▶ **Supplied records**
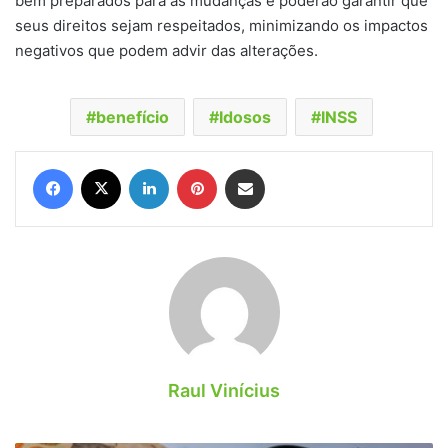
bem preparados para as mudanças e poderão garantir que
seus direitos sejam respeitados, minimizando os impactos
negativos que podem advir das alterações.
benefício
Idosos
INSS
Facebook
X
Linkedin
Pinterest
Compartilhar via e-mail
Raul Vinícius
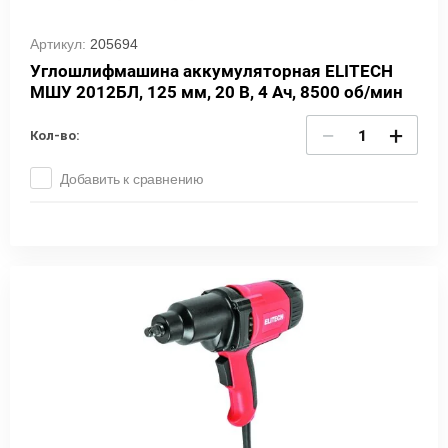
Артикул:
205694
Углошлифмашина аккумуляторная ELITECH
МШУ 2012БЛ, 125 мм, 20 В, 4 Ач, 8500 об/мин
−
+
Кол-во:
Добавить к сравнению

...

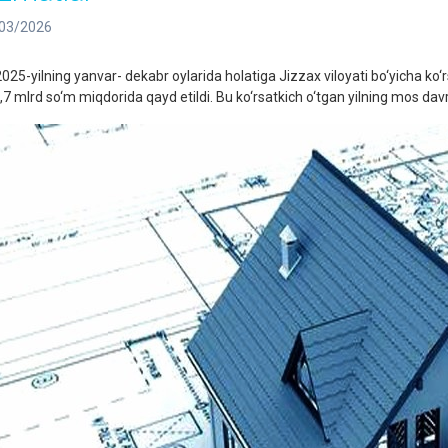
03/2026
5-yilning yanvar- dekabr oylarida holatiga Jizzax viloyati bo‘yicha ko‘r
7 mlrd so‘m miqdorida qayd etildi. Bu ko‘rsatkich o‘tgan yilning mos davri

▶ **Aim of the exercise**
Reproduce only the lines of the records from the line with "bem preparados para" to the line with "Raul Vinícius", swapping "Idosos" for "Aposentados" and leaving everything else unchanged.

▶ **Task result**
bem preparados para as mudanças e poderão garantir que
seus direitos sejam respeitados, minimizando os impactos
negativos que podem advir das alterações.
benefício
Aposentados
INSS
Facebook
X
Linkedin
Pinterest
Compartilhar via e-mail
Raul Vinícius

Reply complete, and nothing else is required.